After I go hard on saturday with this workout, i’ll need a nice, long, easy session on sunday. Something outside and something where my heart rate can say under 130 and let’s say also something i enjoyed
🧠 Generic Answer (cold)
For a recovery day after a hard cardio session, any coach would say:
Option A — Long Easy Run (60-90 min) Zone 2 pace, conversational, HR under 130. No intervals, no push. Just time on feet.
Option B — Long Hike (2-3 hours) Trails, elevation optional. Natural HR suppression from varied terrain and fresh air.
Option C — Easy Bike Ride (60-90 min) Flat route, casual pace. Great for flushing legs without loading them.
The universal advice: stay aerobic, stay outside, enjoy the scenery, don’t watch your pace.
RAG powered Answer
First it needs data to inform, enhance the LLM –
...
VECTOR_DISTANCE(
activity_embedding,
VECTOR_EMBEDDING(ALL_MINILM_L12_V2 USING 'easy long outdoor recovery session low heart rate run hike walk enjoyable outside nature' AS data),
COSINE
) as distance
...
WHERE activity_embedding IS NOT NULL
AND average_heart_rate < 130
AND average_heart_rate > 90
AND elapsed_time_2 > 2400
AND activity_type IN ('Run','Hike','Walk','Ride')
ORDER BY distance ASC
FETCH FIRST 8 ROWS ONLY🎯 RAG-Enhanced Answer
Your vector store didn’t even hesitate — every single result is a hike. Not a run, not a bike ride. Hiking is your outdoor recovery activity of choice, and your data proves it consistently delivers HR 98-127 across sessions ranging from 52 minutes to over 3 hours.
A few of your own descriptions say it all:
- “Beautiful, easy…just long.” — 10 Nov 2021, 128 min, HR 105
- “Nice, easy hike….hard one up for tomorrow” — 12 Aug 2019, 131 min, HR 108
- “Kids actually had fun this time” — 5 Jun 2021, HR 104
- “Washington and Jefferson’s backyard 🇺🇸” — 4 Jul 2021, HR 98, 151 min
And then there’s the chaotic one: “4 miles turned into 7.5, oops” — June 2024, 190 minutes, 7.5 miles, 254ft elevation, 1,659 cal. That one has your personality written all over it.
My RAG-enhanced recommendation for Sunday:
Easy Trail Hike — 2 to 2.5 hours
- Target HR: stay under 125 the whole time
- Distance: 4-5 miles with some gentle elevation (100-200ft) — enough to feel it, not enough to spike HR
- No pace target. Stop and look at things.

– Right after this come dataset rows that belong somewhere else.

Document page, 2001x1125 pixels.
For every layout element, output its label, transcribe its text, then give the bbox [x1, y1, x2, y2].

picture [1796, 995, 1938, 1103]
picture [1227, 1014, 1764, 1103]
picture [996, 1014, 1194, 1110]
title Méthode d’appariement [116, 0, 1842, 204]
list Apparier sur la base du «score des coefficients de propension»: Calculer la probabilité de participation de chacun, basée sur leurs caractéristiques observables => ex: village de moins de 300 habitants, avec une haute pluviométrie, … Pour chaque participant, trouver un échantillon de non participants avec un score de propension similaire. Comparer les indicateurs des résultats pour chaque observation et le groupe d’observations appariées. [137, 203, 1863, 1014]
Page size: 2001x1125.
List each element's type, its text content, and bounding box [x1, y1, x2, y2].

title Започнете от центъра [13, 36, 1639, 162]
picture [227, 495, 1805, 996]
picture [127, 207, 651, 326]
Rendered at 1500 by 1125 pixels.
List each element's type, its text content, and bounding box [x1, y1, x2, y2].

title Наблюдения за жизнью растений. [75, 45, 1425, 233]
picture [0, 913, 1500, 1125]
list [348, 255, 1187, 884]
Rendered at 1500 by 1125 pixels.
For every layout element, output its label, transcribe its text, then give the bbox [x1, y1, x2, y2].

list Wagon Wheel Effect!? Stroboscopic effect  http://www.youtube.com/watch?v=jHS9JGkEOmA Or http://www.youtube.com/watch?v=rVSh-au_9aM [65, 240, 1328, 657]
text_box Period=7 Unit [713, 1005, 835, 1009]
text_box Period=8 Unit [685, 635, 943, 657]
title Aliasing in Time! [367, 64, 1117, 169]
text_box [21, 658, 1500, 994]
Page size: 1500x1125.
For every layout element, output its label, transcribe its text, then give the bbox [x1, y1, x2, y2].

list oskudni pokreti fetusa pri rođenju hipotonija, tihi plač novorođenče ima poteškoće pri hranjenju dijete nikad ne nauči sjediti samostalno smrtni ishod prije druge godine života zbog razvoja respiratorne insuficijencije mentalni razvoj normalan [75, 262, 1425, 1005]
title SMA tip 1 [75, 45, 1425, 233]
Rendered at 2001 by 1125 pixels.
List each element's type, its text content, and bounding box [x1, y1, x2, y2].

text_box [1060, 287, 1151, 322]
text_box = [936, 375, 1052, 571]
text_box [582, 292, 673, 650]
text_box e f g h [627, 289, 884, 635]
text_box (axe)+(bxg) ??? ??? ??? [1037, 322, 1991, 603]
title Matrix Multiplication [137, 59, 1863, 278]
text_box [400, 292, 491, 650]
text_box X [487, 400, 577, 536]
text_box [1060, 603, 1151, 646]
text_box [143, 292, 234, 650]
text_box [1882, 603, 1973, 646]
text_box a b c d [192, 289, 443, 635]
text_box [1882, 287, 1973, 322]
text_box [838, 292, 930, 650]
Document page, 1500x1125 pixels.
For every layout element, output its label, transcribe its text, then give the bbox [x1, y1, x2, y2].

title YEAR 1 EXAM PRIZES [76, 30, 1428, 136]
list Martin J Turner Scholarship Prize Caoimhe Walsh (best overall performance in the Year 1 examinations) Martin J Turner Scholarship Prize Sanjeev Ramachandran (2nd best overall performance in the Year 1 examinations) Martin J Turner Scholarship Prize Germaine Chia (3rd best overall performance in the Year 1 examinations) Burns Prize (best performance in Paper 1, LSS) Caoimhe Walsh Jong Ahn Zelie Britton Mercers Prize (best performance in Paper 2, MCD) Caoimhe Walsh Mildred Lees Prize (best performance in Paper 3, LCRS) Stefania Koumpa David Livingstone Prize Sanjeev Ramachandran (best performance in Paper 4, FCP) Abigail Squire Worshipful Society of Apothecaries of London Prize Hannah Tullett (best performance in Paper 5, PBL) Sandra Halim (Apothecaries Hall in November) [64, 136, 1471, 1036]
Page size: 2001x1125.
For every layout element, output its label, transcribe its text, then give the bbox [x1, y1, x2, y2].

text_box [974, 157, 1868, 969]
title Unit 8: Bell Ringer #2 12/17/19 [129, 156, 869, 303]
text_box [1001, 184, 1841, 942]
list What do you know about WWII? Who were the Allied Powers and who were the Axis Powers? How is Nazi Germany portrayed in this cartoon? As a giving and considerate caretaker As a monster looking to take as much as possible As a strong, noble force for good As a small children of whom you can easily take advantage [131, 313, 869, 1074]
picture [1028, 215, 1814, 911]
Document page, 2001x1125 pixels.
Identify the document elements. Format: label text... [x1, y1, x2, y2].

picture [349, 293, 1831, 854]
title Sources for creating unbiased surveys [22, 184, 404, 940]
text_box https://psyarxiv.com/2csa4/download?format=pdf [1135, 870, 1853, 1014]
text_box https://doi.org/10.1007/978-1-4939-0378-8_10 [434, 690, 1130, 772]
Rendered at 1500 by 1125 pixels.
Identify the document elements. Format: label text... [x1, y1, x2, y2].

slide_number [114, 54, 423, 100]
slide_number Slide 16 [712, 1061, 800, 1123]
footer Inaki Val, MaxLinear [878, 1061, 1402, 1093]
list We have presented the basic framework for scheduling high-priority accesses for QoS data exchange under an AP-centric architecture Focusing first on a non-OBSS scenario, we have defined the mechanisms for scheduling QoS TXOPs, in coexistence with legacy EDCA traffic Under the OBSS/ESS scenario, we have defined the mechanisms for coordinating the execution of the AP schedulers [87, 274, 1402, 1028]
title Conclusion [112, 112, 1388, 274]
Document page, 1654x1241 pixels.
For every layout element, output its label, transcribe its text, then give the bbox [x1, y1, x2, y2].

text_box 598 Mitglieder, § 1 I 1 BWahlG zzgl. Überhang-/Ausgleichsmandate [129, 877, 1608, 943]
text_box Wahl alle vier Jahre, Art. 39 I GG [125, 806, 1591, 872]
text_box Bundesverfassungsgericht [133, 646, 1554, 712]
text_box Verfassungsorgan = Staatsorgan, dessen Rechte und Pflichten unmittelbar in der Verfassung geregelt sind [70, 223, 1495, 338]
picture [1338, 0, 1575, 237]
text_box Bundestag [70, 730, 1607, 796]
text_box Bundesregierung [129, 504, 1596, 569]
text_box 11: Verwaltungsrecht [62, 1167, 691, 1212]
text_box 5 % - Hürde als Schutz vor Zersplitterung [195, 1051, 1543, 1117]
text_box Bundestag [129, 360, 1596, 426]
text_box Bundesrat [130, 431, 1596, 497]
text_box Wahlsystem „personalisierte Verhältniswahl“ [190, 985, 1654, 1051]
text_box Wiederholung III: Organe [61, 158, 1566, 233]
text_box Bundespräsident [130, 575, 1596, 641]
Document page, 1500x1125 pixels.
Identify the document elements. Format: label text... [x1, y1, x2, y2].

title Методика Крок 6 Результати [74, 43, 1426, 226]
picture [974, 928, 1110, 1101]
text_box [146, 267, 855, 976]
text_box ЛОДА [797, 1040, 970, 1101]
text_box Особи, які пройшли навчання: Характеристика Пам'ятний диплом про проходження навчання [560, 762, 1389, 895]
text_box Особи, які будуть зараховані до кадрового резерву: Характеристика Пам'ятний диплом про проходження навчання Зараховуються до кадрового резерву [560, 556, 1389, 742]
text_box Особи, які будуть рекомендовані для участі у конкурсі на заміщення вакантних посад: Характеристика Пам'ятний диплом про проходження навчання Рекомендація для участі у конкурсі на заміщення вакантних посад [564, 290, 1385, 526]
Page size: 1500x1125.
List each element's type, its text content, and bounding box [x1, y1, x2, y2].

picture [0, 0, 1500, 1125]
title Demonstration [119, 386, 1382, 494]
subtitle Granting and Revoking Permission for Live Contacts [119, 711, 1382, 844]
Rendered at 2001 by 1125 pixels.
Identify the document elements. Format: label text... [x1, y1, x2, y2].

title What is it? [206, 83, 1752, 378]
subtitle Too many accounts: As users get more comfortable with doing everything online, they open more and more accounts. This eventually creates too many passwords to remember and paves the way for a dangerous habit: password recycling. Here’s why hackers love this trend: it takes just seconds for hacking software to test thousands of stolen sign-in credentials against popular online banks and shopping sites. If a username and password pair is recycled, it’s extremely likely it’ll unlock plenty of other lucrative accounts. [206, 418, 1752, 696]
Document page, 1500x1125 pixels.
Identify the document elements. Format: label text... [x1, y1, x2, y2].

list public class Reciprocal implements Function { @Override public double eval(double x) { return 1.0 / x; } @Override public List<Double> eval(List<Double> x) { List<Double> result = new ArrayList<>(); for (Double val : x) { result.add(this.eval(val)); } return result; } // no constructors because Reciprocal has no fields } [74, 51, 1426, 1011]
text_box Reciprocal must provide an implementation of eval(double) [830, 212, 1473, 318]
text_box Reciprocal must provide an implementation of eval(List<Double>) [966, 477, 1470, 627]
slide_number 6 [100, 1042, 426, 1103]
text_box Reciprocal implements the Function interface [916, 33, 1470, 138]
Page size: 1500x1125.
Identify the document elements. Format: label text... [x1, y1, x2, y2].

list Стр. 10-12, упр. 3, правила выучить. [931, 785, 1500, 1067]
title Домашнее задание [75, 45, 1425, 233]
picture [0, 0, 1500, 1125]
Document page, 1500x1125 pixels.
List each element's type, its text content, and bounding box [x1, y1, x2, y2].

- Bring the family if they’re willing — your data shows you’ve done it, and at least once the kids had fun
My personal data gets real
I’m a big guy, significantly over 200lbs. So whenever I run, even when it’s not fast, it is never a relaxing or recovery-minded activity. My data demonstrates this, and that allowed the Agent to make a much better suggestion, FOR ME.
That’s really the benefit of RAG. Let’s help the LLM out with some facts, some background information, some flavor of what the real scenario is – with the data we already have in our (Oracle!) database. And I don’t need to copy it out to another vector specialized database, BECAUSE our Oracle AI Database already supports all the VECTOR features.
Wrapping things up with a skill
I’m going to probably be using this for real, so it would be nice to not have to go through the effort of teaching my agent how or what we did here, ever again. Just have it ‘do the needful.’
So to wrap up the chat session, I told it to generate a new skill based off our task, and auto-add it to it’s configuration.